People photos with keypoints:
-----

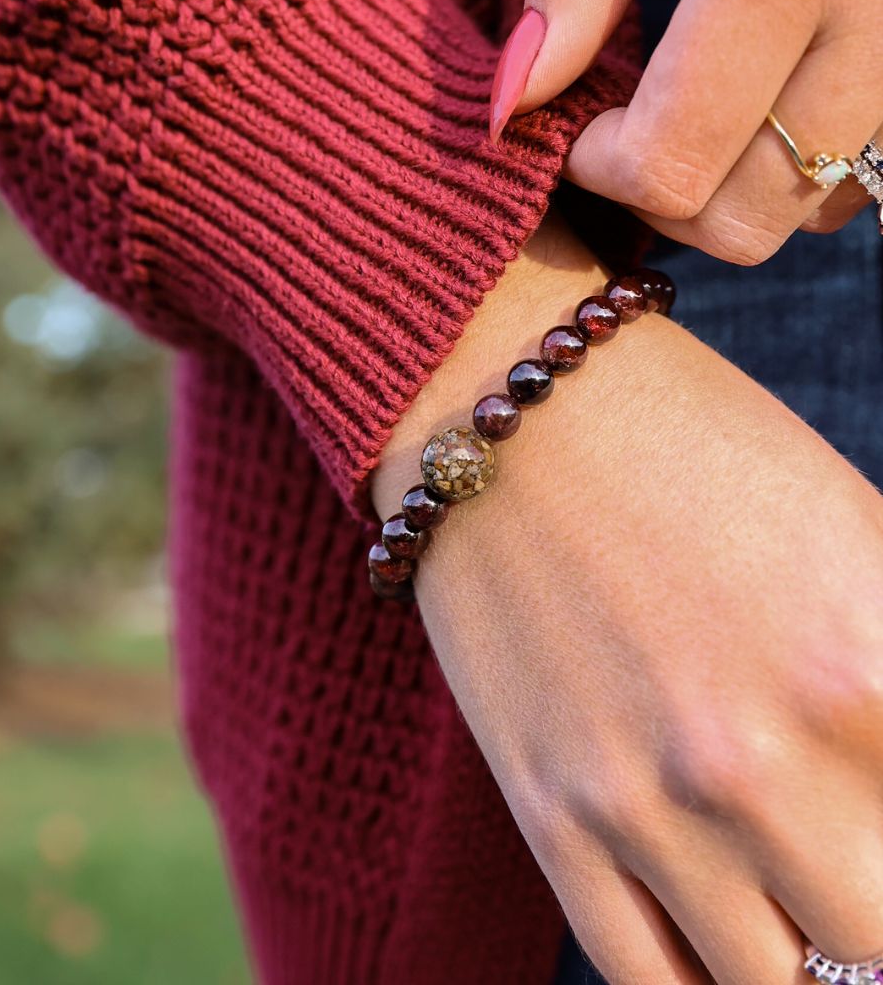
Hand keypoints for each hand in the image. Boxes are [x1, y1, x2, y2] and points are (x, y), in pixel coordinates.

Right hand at [372, 216, 882, 982]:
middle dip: (873, 908)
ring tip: (789, 888)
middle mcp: (761, 761)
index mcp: (870, 666)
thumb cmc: (681, 443)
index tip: (879, 807)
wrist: (498, 415)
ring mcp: (642, 804)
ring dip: (799, 947)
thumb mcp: (852, 529)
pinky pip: (646, 977)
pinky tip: (723, 939)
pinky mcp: (549, 815)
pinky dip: (702, 981)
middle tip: (850, 859)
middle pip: (881, 943)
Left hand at [488, 0, 882, 263]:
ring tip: (712, 113)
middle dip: (669, 199)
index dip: (603, 169)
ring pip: (826, 202)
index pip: (674, 162)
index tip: (582, 129)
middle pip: (749, 217)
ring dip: (749, 188)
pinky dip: (819, 157)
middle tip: (636, 137)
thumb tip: (517, 94)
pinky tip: (783, 95)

-----

▶ _TASK INSTRUCTIONS_: Copy out the lines above exactly, beginning at the one that contains "ring dip: (799, 947)" and ending at the one that contains "middle tip: (636, 137)".

▶ _ANSWER SPACE_:
ring dip: (799, 947)
thumb mcp: (852, 529)
pinky pip: (646, 977)
pinky tip: (723, 939)
pinky mcp: (549, 815)
pinky dip: (702, 981)
middle tip: (850, 859)
middle pip: (881, 943)
Left hand at [488, 0, 882, 263]:
ring tip: (712, 113)
middle dip: (669, 199)
index dip: (603, 169)
ring pip: (826, 202)
index pip: (674, 162)
index tip: (582, 129)
middle pip: (749, 217)
ring dip: (749, 188)
pinky dip: (819, 157)
middle tip: (636, 137)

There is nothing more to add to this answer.